Они висели рядышком, разрезанной стороной были обращены в сторону Дунаева, как если бы в желтках у них таились лица.
– Вы кто такие? – спросил Дунаев. Вместо ответа они пропищали хором:
– ВО-ЛО-ДЯ, И-ДИ ЗА НА-МИ!
Вслед за этим то ли приглашением, то ли приказанием они повернулись к Дунаеву своими выпуклыми овальными «спинками» и поплыли в глубину туннеля.
Дунаев послушно покатился следом, усмехаясь длинной, постепенно черствеющей улыбкой.

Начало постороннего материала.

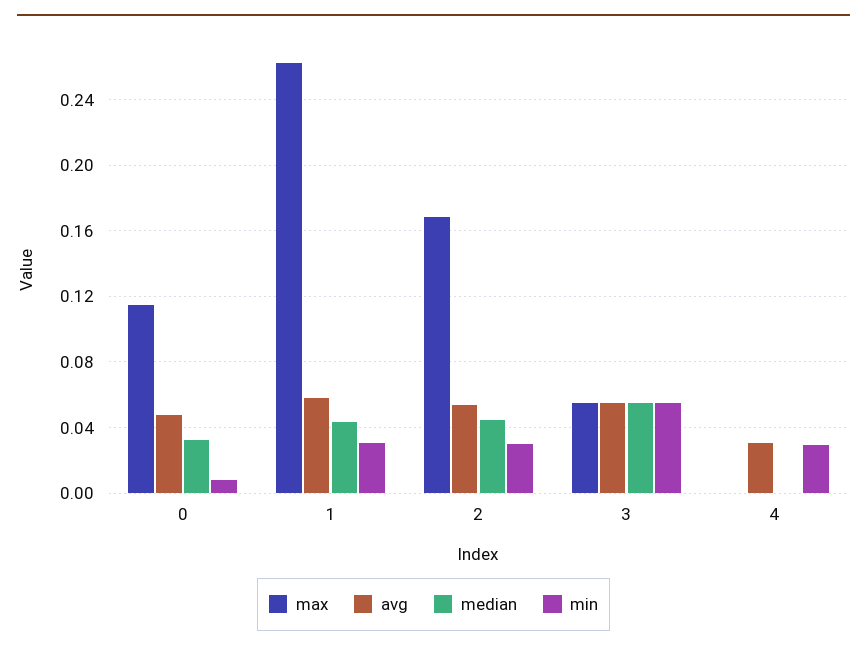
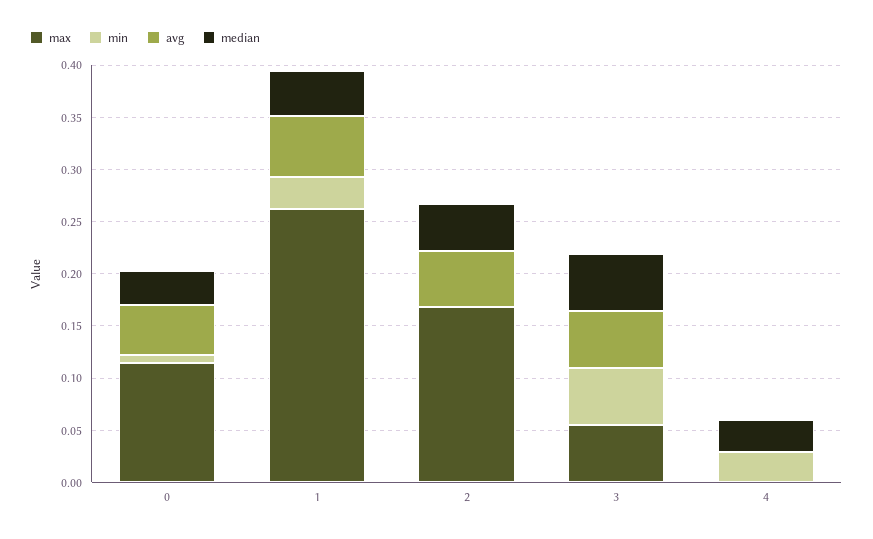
  {
    "max": {
      "0": 0.115,
      "1": 0.265,
      "2": 0.17,
      "3": 0.055,
      "4": 0
    },
    "avg": {
      "0": 0.05,
      "1": 0.06,
      "2": 0.055,
      "3": 0.055,
-     "4": 0.03
+     "4": 0
    },
    "median": {
      "0": 0.035,
      "1": 0.045,
      "2": 0.045,
      "3": 0.055,
-     "4": 0
+     "4": 0.03
    },
    "min": {
      "0": 0.01,
      "1": 0.03,
-     "2": 0.03,
+     "2": 0,
      "3": 0.055,
      "4": 0.03
    }
  }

Они «ехали» какими-то темными, бесконечными туннелями без станций. «Ночным зрением» Дунаев видел, что туннели не заброшены, а напротив, находятся в полном порядке: везде были аккуратно проложены рельсы, иногда они разветвлялись. Кое-где горели сигнальные лампы красного и синего цвета. «Что же это за метро такое?» – подумал Дунаев. Ему вспомнились легенды о «тайном метро Сталина», якобы построенном под московским метрополитеном и превосходящем «метрополитен имени Кагановича» длиной и извилистостью своих веток. Действительно, казалось, что они постоянно опускаются все ниже и ниже: рельсы все время вели чуть-чуть вниз. Затем парторг пригляделся к стенам и потолку туннеля. К его удивлению, потолок оказался очень высоким и терялся в темноте, а стены покрыты были какими-то изображениями. Парторгу померещилось, что это мозаика. От любопытства он даже скатился с рельсов и притерся к стене, чтобы рассмотреть ее получше. Стена оказалась деревянной и покрытой лаком. Под толстым слоем лака, напоминавшим застывший стеклянный жир, были нарисованы колоссальные аляповатые цветы, синие на красном фоне. Пораженный Дунаев продвигался дальше, держась возле стены. Через некоторое время цветы на красном фоне закончились косо идущей линией с небрежно изображенной бахромой – похоже было на край огромной нарисованной шали. После этого узор изменился: синие розы сменились гигантскими ромашками, не менее аляповатыми, а фон стал желтым.